I’ve been playing around with GPU (GTX580) profiling counters. Could anyone tell me what causes the uncertainty of the profiling counters results. I have a very simple kernel, which just copies a buffer to another buffer. And I profile the instructions executed in this kernel. For some of the configuration of the work-items count and work-group size, the results are stable across different runs. But for some other configurations, it differs significantly between different runs.
I’ve been told that because warps (and workgroup) to SMs mapping is non-deterministic. But as I know, at least, the warps belonging to a workgroup will be executed in one SM only, and there is no branch in the kernel, so in theory no matter how the warps are mapped to SMs, the results should still be the same.

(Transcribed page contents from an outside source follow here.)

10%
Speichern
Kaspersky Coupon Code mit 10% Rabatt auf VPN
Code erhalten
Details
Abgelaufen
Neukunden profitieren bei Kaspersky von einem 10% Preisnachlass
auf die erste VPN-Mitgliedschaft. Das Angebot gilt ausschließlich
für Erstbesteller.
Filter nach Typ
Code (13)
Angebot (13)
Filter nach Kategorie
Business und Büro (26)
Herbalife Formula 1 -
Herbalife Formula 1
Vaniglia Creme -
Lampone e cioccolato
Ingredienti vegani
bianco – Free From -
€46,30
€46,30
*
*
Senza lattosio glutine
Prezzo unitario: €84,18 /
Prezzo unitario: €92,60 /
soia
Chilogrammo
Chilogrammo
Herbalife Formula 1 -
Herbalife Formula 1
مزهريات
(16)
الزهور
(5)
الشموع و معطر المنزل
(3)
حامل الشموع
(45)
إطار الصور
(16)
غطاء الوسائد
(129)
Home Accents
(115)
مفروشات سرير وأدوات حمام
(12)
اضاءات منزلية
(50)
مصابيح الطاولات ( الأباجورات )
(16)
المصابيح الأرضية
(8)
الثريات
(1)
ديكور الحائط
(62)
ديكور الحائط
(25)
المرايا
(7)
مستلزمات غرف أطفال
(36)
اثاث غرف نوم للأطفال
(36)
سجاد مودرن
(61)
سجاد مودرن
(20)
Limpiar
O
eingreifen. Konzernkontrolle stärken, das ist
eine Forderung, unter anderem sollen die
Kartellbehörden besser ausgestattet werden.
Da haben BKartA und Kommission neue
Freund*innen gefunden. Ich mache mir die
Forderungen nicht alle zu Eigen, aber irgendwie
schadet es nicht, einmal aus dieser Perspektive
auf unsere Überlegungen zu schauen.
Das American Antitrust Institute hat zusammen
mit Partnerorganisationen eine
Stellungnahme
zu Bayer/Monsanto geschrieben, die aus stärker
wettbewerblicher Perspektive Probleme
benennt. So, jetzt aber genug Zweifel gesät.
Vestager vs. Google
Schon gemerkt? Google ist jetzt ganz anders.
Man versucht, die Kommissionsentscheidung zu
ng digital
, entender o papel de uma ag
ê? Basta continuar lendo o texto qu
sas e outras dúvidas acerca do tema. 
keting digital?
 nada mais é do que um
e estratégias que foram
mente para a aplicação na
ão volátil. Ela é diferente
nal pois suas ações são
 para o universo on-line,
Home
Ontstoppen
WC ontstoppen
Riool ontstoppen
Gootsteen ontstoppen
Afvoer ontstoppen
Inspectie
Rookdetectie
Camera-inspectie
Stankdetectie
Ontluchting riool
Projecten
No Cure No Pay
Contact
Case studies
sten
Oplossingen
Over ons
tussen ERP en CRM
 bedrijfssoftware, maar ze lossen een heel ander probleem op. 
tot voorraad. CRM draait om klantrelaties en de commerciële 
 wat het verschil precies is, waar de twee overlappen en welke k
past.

Any helps would be appreciated.
EDIT: This is the code in question:
#pragma OPENCL EXTENSION cl_khr_byte_addressable_store : enable
__kernel void histogram(__global float* x, __global float* y)
{
int id = get_global_id(0);
y[id] = x[id];
}
The profiler only instruments a subset of the Multiprocessors to collect data and then scales the results up to the full GPU. If your code doesn’t evenly “fill” every MP with the same number of blocks, then there can be variation in the resulting profiler output depending on how much work the profiling MP(s) received on a given run. In extreme situations with kernels running a very small number of blocks on a large GPU, profiling can actually fail to collect any statistics because the profiling MP(s) ran no blocks at all.